Monday 24 November 2014

The Generation Game



Dave Whelan is a football man, ex-professional footballer and now owner/chairman of Wigan Athletic, and right now he is being derided in the media as a dinosaur for his attitude to racism and discrimination.

Mr Whelan has decided that the best man to manage his team, after sacking the last best man to manage his team, is one Malchy Mackay. Mr Mackay, during his time with Cardiff City, although it did not come to light until after he left, was allegedly responsible for sending or forwarding a number of racist and homophobic texts. That scandal stopped him being appointed manager of Crystal Palace back in September, but now he is back.

The appointment met with much criticism, most publicly expressed by the local MP, who urged Mr Whelan not to appoint Mackay. Dave the dinosaur defended himself by making some vaguely racist comments himself, whilst trying to point out that Mr Mackay had not done much wrong.

Now, I am sure you will all be asking yourself what this has got to do with the exciting world of IT asset disposition, recycling and WEEE? Well, stop doubting me and concentrate, because I am about to tell you.

There are huge attitudinal differences between generations. I am 53, I clearly remember Love My Neighbour and Till Death Us Do Part on TV and the ‘humour’ expressed in those two programs alone would get anyone involved in serious trouble these days. My 15yo abhors racism and discrimination of all kinds because he has been brought up to be racially aware and he would be shocked if he saw these ‘comedy’ programs. There is a reason they are no longer aired on the endless loop of Gold TV channels – time has moved on.

Recycling and sustainability are similar. Back when you could be openly racist with an audience of 15 million people there was not a lot of recycling going on. Free love and world peace, yes, recycling absolutely not. 

All the things we now hold dear, plus a few we do not (health and safety springs to my mind) were if not quite non-existent then certainly not mainstream.

In the ensuing forty years or so we have learned a lot and come a long way. But the likes of Dave Whelan, a multi-millionaire owner of sports shops, in his late seventies, are the ones who still sit in positions of influence and power.

And this is why so many important issues are treated too lightly. They have not changed their minds at all, they have just bent with the winds of change enough to get by. This is why lip service is paid to so many important issues. This is why they don’t understand twitter storms, or the strength of feeling when one of their well-laid plans offends people.

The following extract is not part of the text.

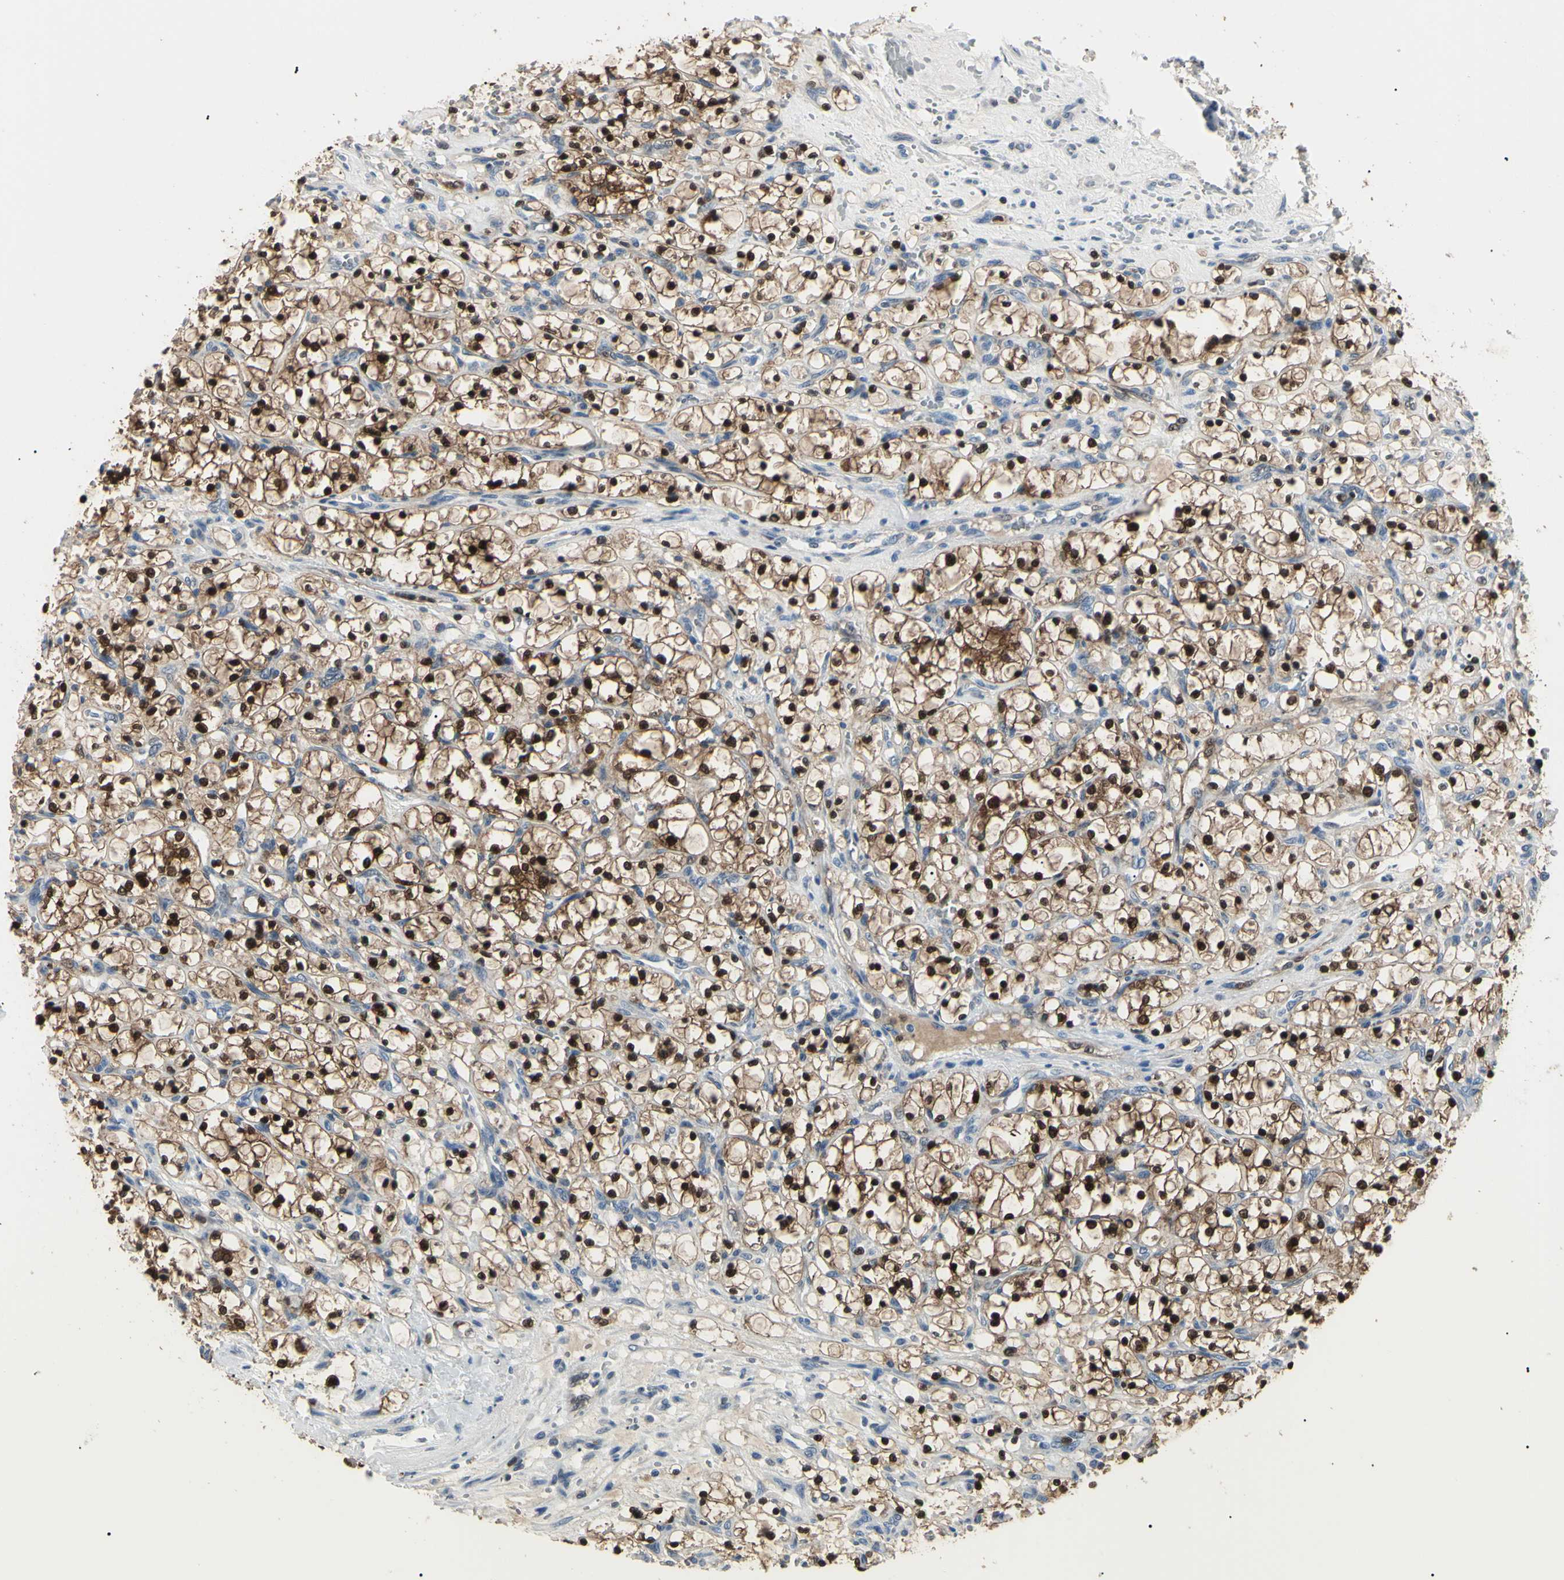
{"staining": {"intensity": "strong", "quantity": ">75%", "location": "cytoplasmic/membranous,nuclear"}, "tissue": "renal cancer", "cell_type": "Tumor cells", "image_type": "cancer", "snomed": [{"axis": "morphology", "description": "Adenocarcinoma, NOS"}, {"axis": "topography", "description": "Kidney"}], "caption": "Human adenocarcinoma (renal) stained for a protein (brown) shows strong cytoplasmic/membranous and nuclear positive staining in approximately >75% of tumor cells.", "gene": "AKR1C3", "patient": {"sex": "female", "age": 69}}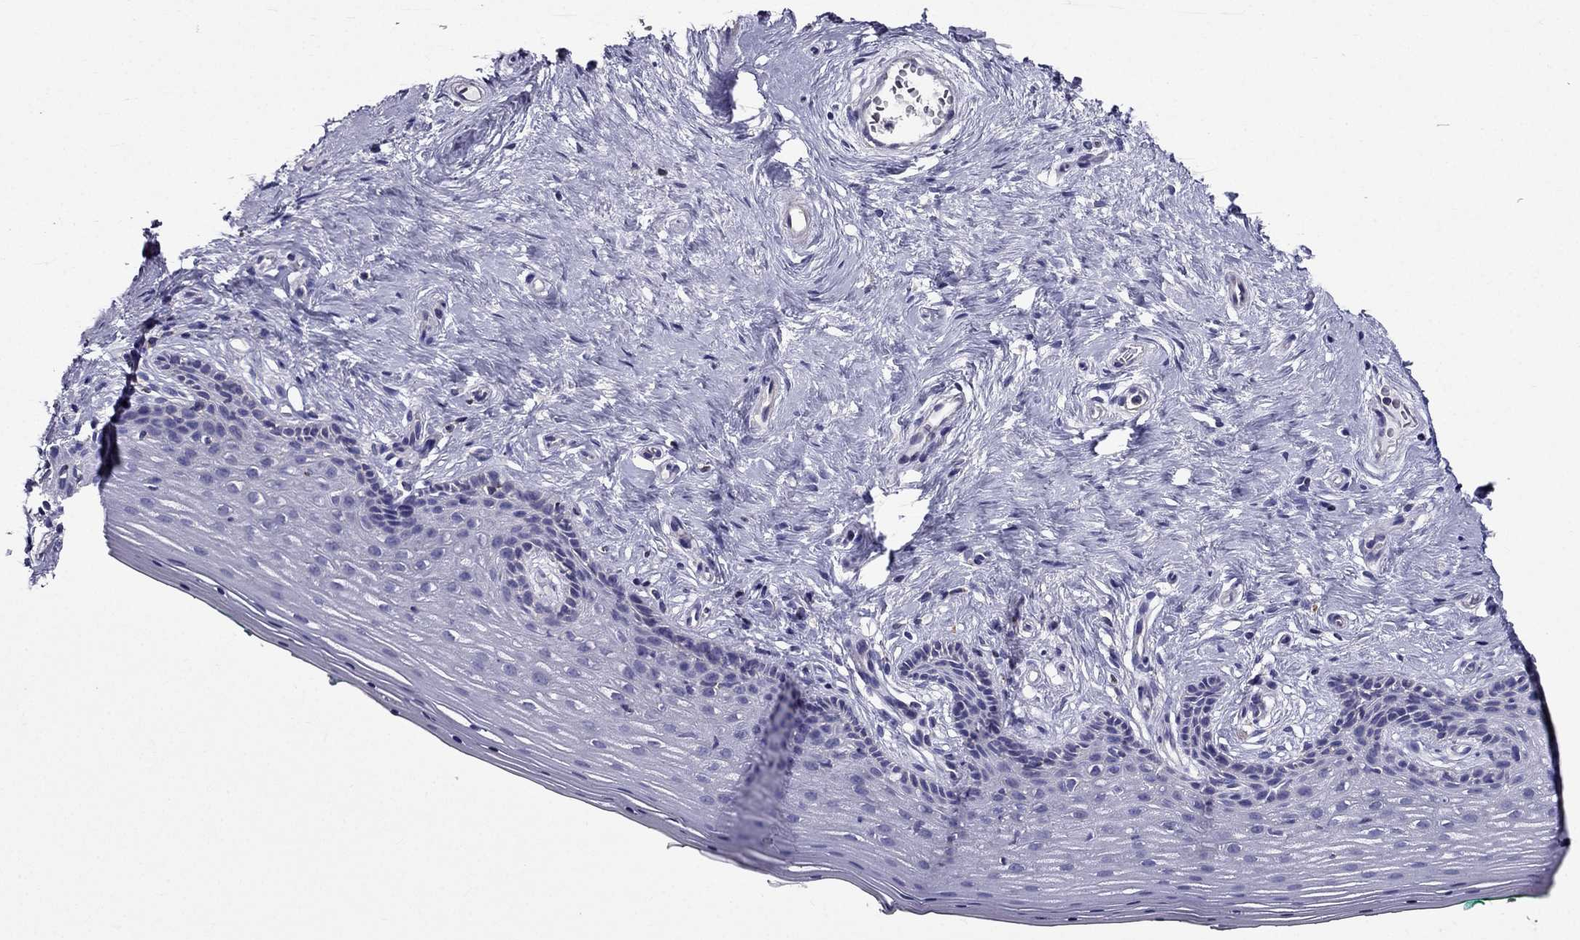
{"staining": {"intensity": "weak", "quantity": "<25%", "location": "cytoplasmic/membranous"}, "tissue": "vagina", "cell_type": "Squamous epithelial cells", "image_type": "normal", "snomed": [{"axis": "morphology", "description": "Normal tissue, NOS"}, {"axis": "topography", "description": "Vagina"}], "caption": "IHC photomicrograph of normal vagina: human vagina stained with DAB (3,3'-diaminobenzidine) demonstrates no significant protein expression in squamous epithelial cells.", "gene": "AAK1", "patient": {"sex": "female", "age": 45}}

I haven’t changed my opinions much since my mid thirties. I have not bought a CD in four years. I listen to Radio Four, and occasionally Radio Two. I am politically aware not active. I get most of my modern references through my son and his friends. In short, I am a normal middle aged man. My attitudes to things like racial equality, homophobia and sustainability are surely shaped by my life experiences and my education in its broadest sense.

I hope I am much more tolerant than Dave Whelan, but he is 25 years older than me, a child of the forties not the sixties. The next generation of leaders, be it politics or business, will be children of the seventies and the eighties. They have been brought up on climate change, on the idea of being truly green, and they will take things to the next level.

Which is good, because we need to raise our game, or, much like Wigan Athletic, we will be heading for League One, not the Premier League.